EXERCISE GOAL
Show each line of the listing in which the word "lines" occurs.
──────────────────────────────
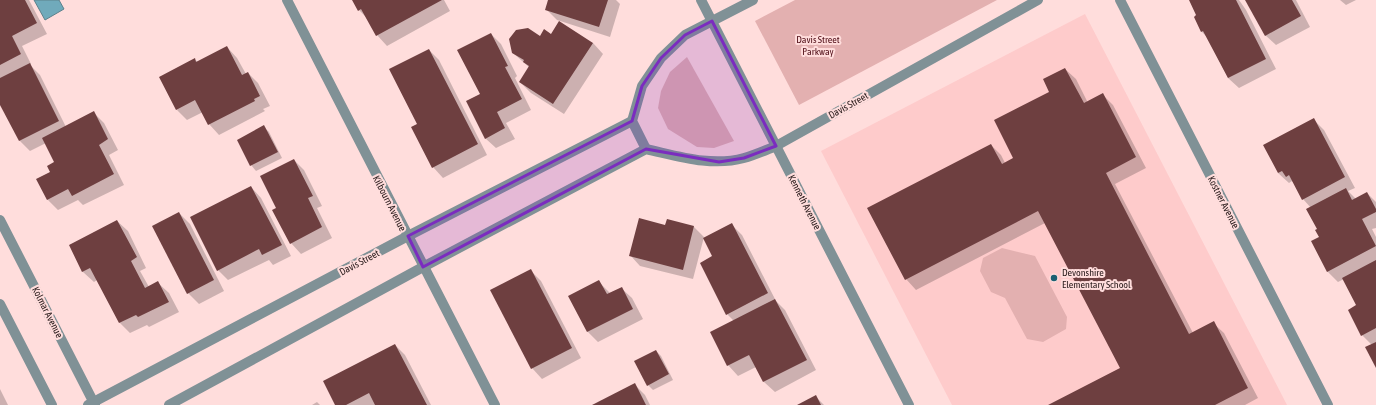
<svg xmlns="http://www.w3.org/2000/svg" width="1376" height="405" font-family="'Asap Condensed',sans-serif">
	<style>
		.built { fill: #fecbcb }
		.green { fill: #e3b0b0 }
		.water { fill: #70aabb; stroke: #5c818c }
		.shadow { fill: #0003 }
		.building { fill: #6e3f40 }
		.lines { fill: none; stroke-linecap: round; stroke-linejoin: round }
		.street { stroke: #809196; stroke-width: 10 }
		.marked { fill: #7b2cbf; fill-opacity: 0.2; stroke: #7b2cbf; stroke-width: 3; stroke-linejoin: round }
		.poi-dot { fill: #1b6072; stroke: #ffdddc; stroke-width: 1.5 }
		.labels { text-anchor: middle; stroke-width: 4; stroke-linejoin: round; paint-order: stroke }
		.park-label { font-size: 10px; fill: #4f0d16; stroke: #ffdddc }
		.street-label { font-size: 10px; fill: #2f2020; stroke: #ffdddc }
		.poi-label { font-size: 10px; fill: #2f2020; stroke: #ffdddc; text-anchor: start }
	</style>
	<rect width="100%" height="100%" fill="#ffdddc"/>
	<path class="built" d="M1085,14L1287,405H952L821,151Z"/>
	<g class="green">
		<path d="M795,0H997L799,105L755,21Z"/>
		<path d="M687,57L734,141L714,148L697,147L668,129L658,108L661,91L670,72Z"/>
		<path d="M1002,248L1035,256L1067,317L1066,329L1043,342L1027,339L1005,298L991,292L980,271L983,258Z"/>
	</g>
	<path class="water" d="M34,0H59L64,9L45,20Z"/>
	<g class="shadow">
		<path d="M0,0H29L47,34L22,46L31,64L30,65L40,75L66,127L94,113L104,123L118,150L109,155L124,185L83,205L78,200L58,210L48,200L51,173L56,163L46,143L30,151L20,141L0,103Z"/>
		<path d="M353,0H444L450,11L387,46L377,35L369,20L359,10Z"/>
		<path d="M550,0H616L620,4L610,37L557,20L546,9Z"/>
		<path d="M1190,0H1239L1246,10L1276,69L1239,88L1228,78L1207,37L1202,32L1195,17L1198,16Z"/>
		<path d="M1247,0H1296L1310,27L1276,45L1265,35Z"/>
		<path d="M1340,0H1356L1346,5Z"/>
		<path d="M491,34L501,44L517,76L515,78L531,110L506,123L515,139L496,148L485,138L481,94Z"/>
		<path d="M551,35L593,43L603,54L564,114L531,93L520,82L530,68L513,53L540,37Z"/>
		<path d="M227,47L237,58L246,74L248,73L258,83L270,106L263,109L265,111L219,135L209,124L203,112L187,120L177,110L195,60L198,62Z"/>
		<path d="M429,50L439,60L487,155L443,178L433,167L419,124Z"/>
		<path d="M1065,69L1076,79L1088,103L1103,95L1113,105L1146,168L1115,184L1193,333L1213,323L1224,333L1258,398L1245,405H1050L1121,368L1045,223L916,290L906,279L991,145L1001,155L1005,163L1015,158L1051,92Z"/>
		<path d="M1314,120L1324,130L1355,188L1348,191L1356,199L1367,193L1376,202V228L1372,229L1376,237V366L1372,345L1362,335L1358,306L1344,279L1338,282L1328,272L1312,242L1320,237L1311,208L1303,199L1296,185L1292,181L1289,183L1278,173Z"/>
		<path d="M264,127L269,132L282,158L256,171L251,165Z"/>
		<path d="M294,160L304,170L322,206L317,208L332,238L301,254L291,243L277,208Z"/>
		<path d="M251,187L261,198L291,256L273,265L269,260L228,280L218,270Z"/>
		<path d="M179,213L190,224L224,291L199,304L188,293Z"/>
		<path d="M667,220L694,227L704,237L693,279L640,266L630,255L666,226Z"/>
		<path d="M117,221L128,231L146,268L140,271L149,287L158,283L169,293L179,312L149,327L147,325L130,333L120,323L97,280L94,282L83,272L70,245Z"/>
		<path d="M732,225L742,235L776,301L785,310L816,370L775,392L764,382L756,367L738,376L728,365L734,321L727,314L713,257Z"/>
		<path d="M531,271L541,281L581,358L542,379L532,368Z"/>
		<path d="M599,282L610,293L621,288L632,298L643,319L598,342L588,332L570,297Z"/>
		<path d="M395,345L405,355L431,405H337Z"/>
		<path d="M656,351L661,356L673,380L653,390L648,385Z"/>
		<path d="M634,384L645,395L650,405H595Z"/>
		<path d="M0,389L8,405H0Z"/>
		<path d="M816,397L824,405H800Z"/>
		<path d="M317,402L320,405H312Z"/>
	</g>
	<g class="building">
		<path d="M0,0H25L37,23L12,36L21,54L0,65Z"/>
		<path d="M352,0H442L376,36L361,9L358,11Z"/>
		<path d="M548,0H608L599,27L545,10Z"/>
		<path d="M1189,0H1236L1266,59L1228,78L1203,31L1201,32L1194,17L1196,15Z"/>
		<path d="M1245,0H1292L1301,16L1265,36Z"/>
		<path d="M559,21L593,43L553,104L519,82L529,66L523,62L524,60L512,53L509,39L516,30L528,28L540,36L544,29L551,34Z"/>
		<path d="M491,33L508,66L505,67L522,99L497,112L505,128L485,139L466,101L480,94L457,50Z"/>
		<path d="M227,46L242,75L248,72L260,96L254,99L255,101L208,125L195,100L176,110L159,77L195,58L196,62Z"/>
		<path d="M429,49L478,144L432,168L411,127L417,124L389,69Z"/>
		<path d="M30,63L59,121L19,141L0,105V78Z"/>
		<path d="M1065,68L1084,103L1103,93L1136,157L1106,173L1189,334L1214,321L1248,388L1215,405H1048L1120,368L1038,211L905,280L867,208L991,144L1002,164L1013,158L994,120L1049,92L1043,79Z"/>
		<path d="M94,111L108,139L99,145L114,174L72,196L68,189L47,200L36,179L50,172L47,166L54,162L42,138Z"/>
		<path d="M1314,118L1345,177L1302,200L1289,175L1286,177L1282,171L1278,173L1263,145Z"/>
		<path d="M264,125L278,152L250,166L237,140Z"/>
		<path d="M294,159L313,196L308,198L322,227L290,244L272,210L276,208L260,176Z"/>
		<path d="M251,186L282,245L262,255L259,249L217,271L190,217Z"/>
		<path d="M1346,188L1352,200L1367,192L1376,209V212L1362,219L1376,246L1327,272L1311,241L1319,237L1315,230L1317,229L1306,209Z"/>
		<path d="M179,212L214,280L187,294L152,226Z"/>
		<path d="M639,218L665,225L667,219L694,226L683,270L629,256Z"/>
		<path d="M117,220L137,257L131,261L145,288L158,281L169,302L138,317L136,315L119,323L90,268L82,272L69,245Z"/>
		<path d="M732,223L768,293L726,315L700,263L712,256L703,238Z"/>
		<path d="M1376,260V328L1361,336L1348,310L1356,305L1342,278Z"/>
		<path d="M531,269L572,348L531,369L490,290Z"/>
		<path d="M599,280L607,294L622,287L633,309L587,332L568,296Z"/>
		<path d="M775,299L807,360L763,382L749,355L727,366L710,332Z"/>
		<path d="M1376,342V368L1365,347Z"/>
		<path d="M395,344L427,405H375L369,393L346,405H335L323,381Z"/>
		<path d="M656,350L669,374L647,386L634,361Z"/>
		<path d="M635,383L646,405H592Z"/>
		<path d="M816,395L821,405H797Z"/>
	</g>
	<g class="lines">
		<g class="street">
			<path d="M287,0L495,405"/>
			<path d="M701,0L909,405"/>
			<path d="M1120,0L1328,405"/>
			<path d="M646,149L632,121L642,86L661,58L685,35L753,0"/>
			<path d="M0,220L95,405"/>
			<path d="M0,304L52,405"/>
			<path d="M88,405L408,236L632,121"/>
			<path d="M169,405L423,267L646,149C678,156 711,167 744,158C755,155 766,150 776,146L1038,0"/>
		</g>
	</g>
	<path class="marked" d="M712,21L776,146L744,158L719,162L646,149L423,267L408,236L632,121L642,86L661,58L685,35Z"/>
	<circle class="poi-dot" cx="1054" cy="278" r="4"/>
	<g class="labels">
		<g class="park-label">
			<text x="818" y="43">Davis Street<tspan x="818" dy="12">Parkway</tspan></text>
		</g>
		<g class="street-label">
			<text transform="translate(848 105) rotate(-29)" y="4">Davis Street</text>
			<text transform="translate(805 202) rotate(63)" y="4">Kenneth Avenue</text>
			<text transform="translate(1224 202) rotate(63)" y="4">Kostner Avenue</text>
			<text transform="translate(390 203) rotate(63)" y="4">Kilbourn Avenue</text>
			<text transform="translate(359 262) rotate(-28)" y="4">Davis Street</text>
			<text transform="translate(48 312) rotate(63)" y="4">Kolmar Avenue</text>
		</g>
		<g class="poi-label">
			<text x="1062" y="276">Devonshire<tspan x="1062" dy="12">Elementary School</tspan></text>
		</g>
	</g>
</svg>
──────────────────────────────
TASK SOLUTION
		.lines { fill: none; stroke-linecap: round; stroke-linejoin: round }
	<g class="lines">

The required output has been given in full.